The Ministry of Justice (MoJ) needs to make significant reductions in its expenditure and the political reality is that the MoJ must take its slice. In this respect, it is utterly unrealistic to condemn every initiative which comes out of government which purports to make savings.
Equally, all reforms must be tested by the essential yardstick of ‘access to justice’. If any initiative threatens that fundamental right, then the initiative is flawed.
Let us then consider the new sentencing proposals with all this in mind.
It is trite to state that there are some crimes for which prison, and sometimes, a lengthy term of imprisonment is not inevitable. Nothing in Clarkes proposals gainsay this.
It is also right to say that sometimes, people will be released from prison and go on to commit further serious crime. This sadly has happened and will continue to happen, whether the perpetrator is released early or otherwise from their sentence. This fact of life should not be used to stifle the debate, now in play, about the effectiveness of imprisonment in some circumstances.
The new proposals, initiated by the Justice Secretary seek to reduce the number of people serving indeterminate sentences of imprisonment.

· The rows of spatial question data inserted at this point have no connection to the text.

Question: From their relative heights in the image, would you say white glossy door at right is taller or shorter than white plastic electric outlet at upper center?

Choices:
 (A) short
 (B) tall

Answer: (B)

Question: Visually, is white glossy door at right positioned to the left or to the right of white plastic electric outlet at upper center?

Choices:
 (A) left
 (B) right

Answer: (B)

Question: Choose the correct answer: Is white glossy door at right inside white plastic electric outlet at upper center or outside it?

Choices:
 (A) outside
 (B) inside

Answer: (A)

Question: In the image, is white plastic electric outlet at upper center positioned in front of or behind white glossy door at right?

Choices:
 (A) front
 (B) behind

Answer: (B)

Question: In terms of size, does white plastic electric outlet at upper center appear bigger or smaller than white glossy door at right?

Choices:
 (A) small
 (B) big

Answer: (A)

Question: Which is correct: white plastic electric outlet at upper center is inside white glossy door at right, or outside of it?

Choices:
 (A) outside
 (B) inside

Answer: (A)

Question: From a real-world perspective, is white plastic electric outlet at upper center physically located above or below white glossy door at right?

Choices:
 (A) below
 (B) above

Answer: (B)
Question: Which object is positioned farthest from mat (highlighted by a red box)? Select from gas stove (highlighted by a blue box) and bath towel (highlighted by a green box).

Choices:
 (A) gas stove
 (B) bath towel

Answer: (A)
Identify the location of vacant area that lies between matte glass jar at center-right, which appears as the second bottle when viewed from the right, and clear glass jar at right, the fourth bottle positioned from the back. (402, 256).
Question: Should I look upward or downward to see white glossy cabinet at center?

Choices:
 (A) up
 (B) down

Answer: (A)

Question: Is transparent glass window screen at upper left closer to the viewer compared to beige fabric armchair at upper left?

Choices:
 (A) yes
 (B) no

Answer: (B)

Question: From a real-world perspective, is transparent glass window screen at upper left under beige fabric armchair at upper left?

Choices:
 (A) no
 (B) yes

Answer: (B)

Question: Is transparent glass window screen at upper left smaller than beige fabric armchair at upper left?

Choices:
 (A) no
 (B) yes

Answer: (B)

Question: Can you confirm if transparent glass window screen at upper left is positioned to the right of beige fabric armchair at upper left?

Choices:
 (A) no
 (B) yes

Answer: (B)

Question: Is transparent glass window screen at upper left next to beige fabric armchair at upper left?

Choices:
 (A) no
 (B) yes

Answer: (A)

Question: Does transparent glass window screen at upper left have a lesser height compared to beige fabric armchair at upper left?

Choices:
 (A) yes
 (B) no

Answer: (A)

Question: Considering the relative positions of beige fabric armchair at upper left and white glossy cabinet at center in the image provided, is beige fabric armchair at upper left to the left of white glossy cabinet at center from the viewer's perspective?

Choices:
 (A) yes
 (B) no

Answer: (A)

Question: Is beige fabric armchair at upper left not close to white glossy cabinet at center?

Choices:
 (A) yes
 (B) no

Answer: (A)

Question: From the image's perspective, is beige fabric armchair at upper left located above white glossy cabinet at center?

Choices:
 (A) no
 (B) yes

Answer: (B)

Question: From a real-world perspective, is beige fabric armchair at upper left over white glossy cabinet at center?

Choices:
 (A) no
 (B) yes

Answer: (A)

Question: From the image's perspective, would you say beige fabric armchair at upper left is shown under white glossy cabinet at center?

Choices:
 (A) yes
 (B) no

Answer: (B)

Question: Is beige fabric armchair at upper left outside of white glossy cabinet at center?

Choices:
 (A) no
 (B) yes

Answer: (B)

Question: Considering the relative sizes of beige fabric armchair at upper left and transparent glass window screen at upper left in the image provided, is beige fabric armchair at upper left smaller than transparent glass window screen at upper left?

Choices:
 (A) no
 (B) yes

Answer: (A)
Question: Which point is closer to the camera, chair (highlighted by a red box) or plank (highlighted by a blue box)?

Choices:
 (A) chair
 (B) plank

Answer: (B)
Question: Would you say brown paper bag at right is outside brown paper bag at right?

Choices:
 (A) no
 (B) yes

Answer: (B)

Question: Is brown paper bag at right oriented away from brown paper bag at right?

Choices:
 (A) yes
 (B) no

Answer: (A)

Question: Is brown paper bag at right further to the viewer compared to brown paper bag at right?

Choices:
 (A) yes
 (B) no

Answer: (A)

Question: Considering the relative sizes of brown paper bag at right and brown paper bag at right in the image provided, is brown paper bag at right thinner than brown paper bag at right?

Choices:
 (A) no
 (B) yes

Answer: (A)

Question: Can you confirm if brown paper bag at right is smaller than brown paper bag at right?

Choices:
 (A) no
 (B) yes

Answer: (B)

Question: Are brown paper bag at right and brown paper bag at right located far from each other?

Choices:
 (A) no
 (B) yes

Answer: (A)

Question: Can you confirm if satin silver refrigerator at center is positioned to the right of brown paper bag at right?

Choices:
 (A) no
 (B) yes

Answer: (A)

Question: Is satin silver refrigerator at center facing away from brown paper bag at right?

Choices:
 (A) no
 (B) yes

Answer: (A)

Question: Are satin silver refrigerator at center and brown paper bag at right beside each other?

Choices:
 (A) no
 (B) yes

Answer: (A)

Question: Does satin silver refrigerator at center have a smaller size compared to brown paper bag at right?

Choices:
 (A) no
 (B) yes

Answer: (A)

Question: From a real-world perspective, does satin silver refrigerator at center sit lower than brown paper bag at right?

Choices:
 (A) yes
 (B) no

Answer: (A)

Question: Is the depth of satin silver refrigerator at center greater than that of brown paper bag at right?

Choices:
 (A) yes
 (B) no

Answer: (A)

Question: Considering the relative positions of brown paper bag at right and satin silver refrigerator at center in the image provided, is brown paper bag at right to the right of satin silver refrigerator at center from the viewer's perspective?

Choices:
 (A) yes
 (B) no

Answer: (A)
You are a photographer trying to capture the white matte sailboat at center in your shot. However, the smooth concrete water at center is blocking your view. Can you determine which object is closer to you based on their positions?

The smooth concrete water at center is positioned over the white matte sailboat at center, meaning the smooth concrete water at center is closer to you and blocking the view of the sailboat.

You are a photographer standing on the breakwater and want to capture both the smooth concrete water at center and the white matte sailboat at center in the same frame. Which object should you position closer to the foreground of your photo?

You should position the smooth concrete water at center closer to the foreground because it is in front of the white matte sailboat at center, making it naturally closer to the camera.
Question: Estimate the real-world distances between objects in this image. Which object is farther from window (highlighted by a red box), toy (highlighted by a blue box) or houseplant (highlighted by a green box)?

Some of these terms have been imposed because of the prisoners past record rather than for the crime for which he was convicted, and as such, represent an extra element of retribution handed out by the criminal justice system. If retribution worked to reduce crime, there may be some justification for this, but it does not…and it is expensive.
Clarke also seeks to prevent the more vulnerable sections of Society being sent to prison, when other community based disposals may be more effective. On reducing the numbers of women sent to prison, the Justice Secretary is only following the learned views of Baroness Corston, in her Report on the issue some years ago. (http://webarchive.nationalarchives.gov.uk/+/http://www.homeoffice.gov.uk/documents/corston-report/)
But not everything put forward by Clarke makes sense and some of it is downright worrying.
It must be wrong that the time that a discount on sentencing for a guilty plea begins is at the police station, as Clarke proposes. Most defendants, some of them very vulnerable, are presented with the evidence, or what there is of it, for the first time in custody and to be placed under artificial pressure to plead guilty at a police station before they have received mature advice is as unfair as it is undesirable.
Apart from being deprived of mature reflection and advice on the evidence, there is no way that a defendant in the early hours of the morning in a police cell will be able to consider if the evidence upon which he is being pressured to plead to is even admissible.
Here is the ‘access to justice’ point at its starkest, made even more acute if the MoJ are going to abolish police station representation, the result being that vulnerable people are being encouraged, even coerced by the promise of a reduced sentence, by pleading guilty at a police station at a time when they have no physical legal representation at hand. This should be resisted.
So, a mixed bag and much to be discussed. But let us not descend into ‘red top’ debate about prisoners rampaging the streets. The public deserve better than that.